From Legacy Label to Living System
Security perceptions play a major role in strategic planning. Many organizations still categorize the mainframe as “legacy” rather than “strategic.” Yet those that recognize it as critical infrastructure are also more likely to see it as a platform for innovation.
According to the 2025 Arcati Mainframe User Survey, 35% of organizations have already invested in security enhancements such as encryption and zero-trust frameworks—clear signs that modernization and protection go hand in hand.
The real danger isn’t obsolescence, however, it’s neglect. Systems that remain outside modernization cycles risk losing visibility, patch management, and compliance alignment. As the report cautions, “Without modernization and integration with AI, cloud, and automation, organizations may struggle to shift perceptions beyond the past.”
Forward-thinking teams are redefining “legacy” as a living foundation—continuously updated, secured, and integrated with modern toolchains. For them, modernization isn’t optional; it’s the only way to ensure the mainframe’s security remains intact.
Security in the Age of Automation and AI
Automation is playing a major role in mainframe operations and, increasingly, in security. Event-driven rule engines and policy-based management are gaining ground, while true AI-driven automation is still rare (just 3% in production). The Forrester Mainframe Developer Study reinforces that automation is the top priority for accelerating secure development, especially as DevOps maturity grows across Z environments.
The next frontier is analytics-driven security: anomaly detection, predictive maintenance, and automated incident response. Just 6% of organizations currently use AI-based analytics, while another 32% are planning and 22% are testing. These emerging tools are beginning to close the loop between performance, resilience, and cybersecurity.
The Human Factor: Building the Next Line of Defense
Technology alone cannot secure the enterprise. The Arcati survey shows that security skills are in demand by 49% of organizations, and internal upskilling remains the preferred strategy. Internal training (77%) far outpaces hiring or vendor partnerships, reflecting both a talent shortage and a recognition that mainframe security requires contextual expertise.
By combining deep platform knowledge with modern security practices—like zero-trust, continuous monitoring, and DevSecOps—mainframe professionals are becoming the connective tissue between old and new IT worlds.
Continuous Vigilance, Not Complacency
The findings of the 2025 Arcati Mainframe User Survey reaffirm what most in the industry already know: the mainframe remains the backbone of enterprise security, but it isn’t invincible. As cyber threats grow more sophisticated, maintaining its reputation for resilience depends on consistent modernization, proactive monitoring, and steady investment in people and processes.
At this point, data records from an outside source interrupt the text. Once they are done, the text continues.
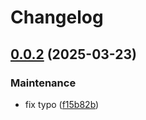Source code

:# Changelog

## [0.0.2](https://github.com/xseman/conf.guard/compare/v0.0.1...v0.0.2) (2025-03-23)


### Maintenance

* fix typo ([f15b82b](https://github.com/xseman/conf.guard/commit/f15b82b7d04396f16472a2e6f14749a62589decc))
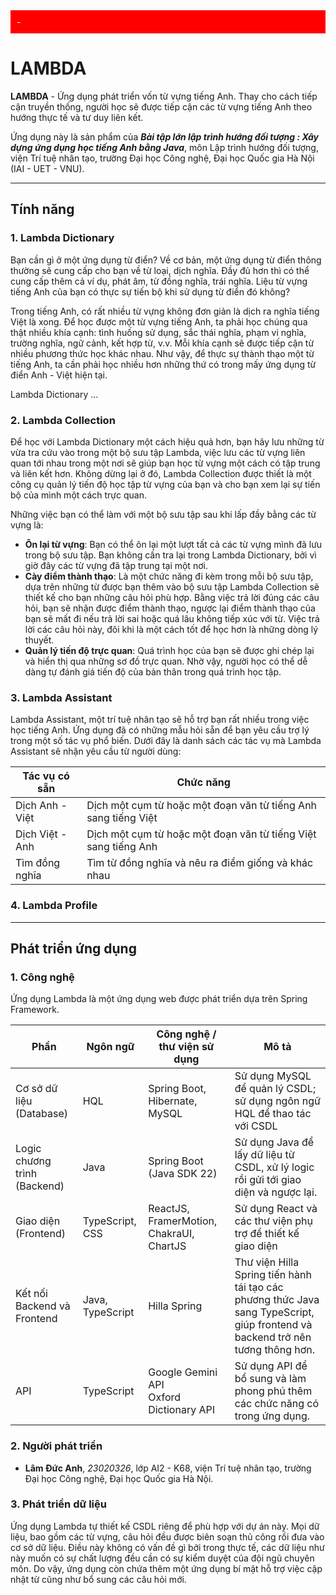 <div style="background-color:red;color:white;padding:10px;">-</div>

# LAMBDA

**LAMBDA** - Ứng dụng phát triển vốn từ vựng tiếng Anh. Thay cho cách tiếp cận truyền thống,
người học sẽ được tiếp cận các từ vựng tiếng Anh theo hướng thực tế và tư duy liên kết.

Ứng dụng này là sản phẩm của _**Bài tập lớn lập trình hướng đối tượng : Xây dựng ứng dụng học tiếng Anh bằng Java**_,
môn Lập trình hướng đối tượng, viện Trí tuệ nhân tạo, trường Đại học Công nghệ, Đại học Quốc gia Hà Nội (IAI - UET -
VNU).

----

## Tính năng

### 1. Lambda Dictionary

Bạn cần gì ở một ứng dụng từ điển? Về cơ bản, một ứng dụng từ điển thông thường sẽ cung cấp cho bạn về từ loại,
dịch nghĩa. Đầy đủ hơn thì có thể cung cấp thêm cả ví dụ, phát âm, từ đồng nghĩa, trái nghĩa. Liệu từ vựng tiếng
Anh của bạn có thực sự tiến bộ khi sử dụng từ điển đó không?

Trong tiếng Anh, có rất nhiều từ vựng không đơn giản là dịch ra nghĩa tiếng Việt là xong. Để học được một từ vựng
tiếng Anh, ta phải học chúng qua thật nhiều khía cạnh: tình huống sử dụng, sắc thái nghĩa, phạm vi nghĩa, trường nghĩa,
ngữ cảnh, kết hợp từ, v.v.
Mỗi khía cạnh sẽ được tiếp cận từ nhiều phương thức học khác nhau. Như vậy, để thực sự thành thạo một từ
tiếng Anh, ta cần phải học nhiều hơn những thứ có trong mấy ứng dụng từ điển Anh - Việt hiện tại.

Lambda Dictionary ...

### 2. Lambda Collection

Để học với Lambda Dictionary một cách hiệu quả hơn, bạn hãy lưu những từ vừa tra cứu vào trong một bộ sưu tập Lambda,
việc lưu các từ vựng liên quan tới nhau trong một nơi sẽ giúp bạn học từ vựng một cách có tập trung và liên kết hơn.
Không dừng lại ở đó, Lambda Collection được thiết là một công cụ quản lý tiến độ học tập từ vựng của bạn và cho bạn
xem lại sự tiến bộ của mình một cách trực quan.

Những việc bạn có thể làm với một bộ sưu tập sau khi lấp đầy bằng các từ vựng là:

- **Ôn lại từ vựng**: Bạn có thể ôn lại một lượt tất cả các từ vựng mình đã lưu trong bộ sưu tập. Bạn không cần tra
  lại trong Lambda Dictionary, bởi vì giờ đây các từ vựng đã tập trung tại một nơi.
- **Cày điểm thành thạo**: Là một chức năng đi kèm trong mỗi bộ sưu tập, dựa trên những từ được bạn thêm vào bộ sưu tập
  Lambda Collection sẽ thiết kế cho bạn những câu hỏi phù hợp. Bằng việc trả lời đúng các câu hỏi, bạn sẽ nhận được điểm
  thành thạo, ngược lại
  điểm thành thạo của bạn sẽ mất đi nếu trả lời sai hoặc quá lâu không tiếp xúc với từ. Việc trả lời các câu hỏi này,
  đôi
  khi là một cách tốt để học hơn là những dòng lý thuyết.
- **Quản lý tiến độ trực quan**: Quá trình học của bạn sẽ được ghi chép lại và hiển thị qua những sơ đồ trực quan.
  Nhờ vậy, người học có thể dễ dàng tự đánh giá tiến độ của bản thân trong quá trình học tập.

### 3. Lambda Assistant

Lambda Assistant, một trí tuệ nhân tạo sẽ hỗ trợ bạn rất nhiều trong việc học tiếng Anh. Ứng dụng đã có những mẫu hỏi
sẵn để bạn yêu cầu trợ lý trong một số tác vụ phổ biến. Dưới đây là danh sách các tác vụ mà Lambda Assistant sẽ nhận yêu
cầu từ người dùng:

| Tác vụ có sẵn   | Chức năng                                                      |
|-----------------|----------------------------------------------------------------|
| Dịch Anh - Việt | Dịch một cụm từ hoặc một đoạn văn từ tiếng Anh sang tiếng Việt |
| Dịch Việt - Anh | Dịch một cụm từ hoặc một đoạn văn từ tiếng Việt sang tiếng Anh |
| Tìm đồng nghĩa  | Tìm từ đồng nghĩa và nêu ra điểm giống và khác nhau            |

### 4. Lambda Profile

----

## Phát triển ứng dụng

### 1. Công nghệ

Ứng dụng Lambda là một ứng dụng web được phát triển dựa trên Spring Framework.

| Phần                             | Ngôn ngữ         | Công nghệ / thư viện sử dụng                  | Mô tả                                                                                                                           |
|----------------------------------|------------------|-----------------------------------------------|---------------------------------------------------------------------------------------------------------------------------------|
| Cơ sở dữ liệu<br/>(Database)     | HQL              | Spring Boot, Hibernate, MySQL                 | Sử dụng MySQL để quản lý CSDL; sử dụng ngôn ngữ HQL để thao tác với CSDL                                                        |
| Logic chương trình<br/>(Backend) | Java             | Spring Boot <br/> (Java SDK 22)               | Sử dụng Java để lấy dữ liệu từ CSDL, xử lý logic rồi gửi tới giao diện và ngược lại.                                            |
| Giao diện<br/>(Frontend)         | TypeScript, CSS  | ReactJS, FramerMotion, ChakraUI, ChartJS      | Sử dụng React và các thư viện phụ trợ để thiết kế giao diện                                                                     | 
| Kết nối Backend và Frontend      | Java, TypeScript | Hilla Spring                                  | Thư viện Hilla Spring tiến hành tái tạo các phương thức Java sang TypeScript, giúp frontend và backend trở nên tương thông hơn. |
| API                              | TypeScript       | Google Gemini API <br/> Oxford Dictionary API | Sử dụng API để bổ sung và làm phong phú thêm các chức năng có trong ứng dụng.                                                   |

### 2. Người phát triển

- **Lâm Đức Anh**, _23020326_, lớp AI2 - K68, viện Trí tuệ nhân tạo, trường Đại học Công nghệ, Đại học Quốc gia Hà Nội.

### 3. Phát triển dữ liệu

Ứng dụng Lambda tự thiết kế CSDL riêng để phù hợp với dự án này. Mọi dữ liệu, bao gồm các từ vựng, câu hỏi đều được biên
soạn
thủ công rồi đưa vào cơ sở dữ liệu. Điều này không có vấn đề gì bởi trong thực tế, các dữ liệu như này muốn có sự chất
lượng
đều cần có sự kiểm duyệt của đội ngũ chuyên môn. Do vậy, ứng dụng còn chứa thêm một ứng dụng bí mật hỗ trợ việc cập nhật
từ
cũng như bổ sung các câu hỏi mới.


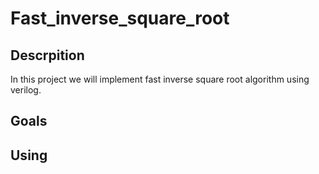 # Fast_inverse_square_root
## Descrpition
In this project we will implement fast inverse square root algorithm using verilog. 
## Goals
## Using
As we have read this Cybersecurity month, the message running through every feature, podcast, and panel on Planet Mainframe has been clear: the mainframe is only as strong as the vigilance behind it. From penetration testing to encryption strategies, from compliance analytics to lessons learned from recent cyber incidents, our contributors continue to show that security is both a discipline and a culture.
And while 2025 has highlighted progress, the next chapter begins now. The 2026 Arcati Mainframe User Survey, which opens today, invites mainframe professionals around the world to share their experiences and shape the next report. Your insights drive the data, and the data drives the discussion.
The mainframe doesn’t need rescuing—it needs reinforcing. Those who treat it as a living, evolving system will continue to rely on the world’s most trusted platform for secure, scalable computing.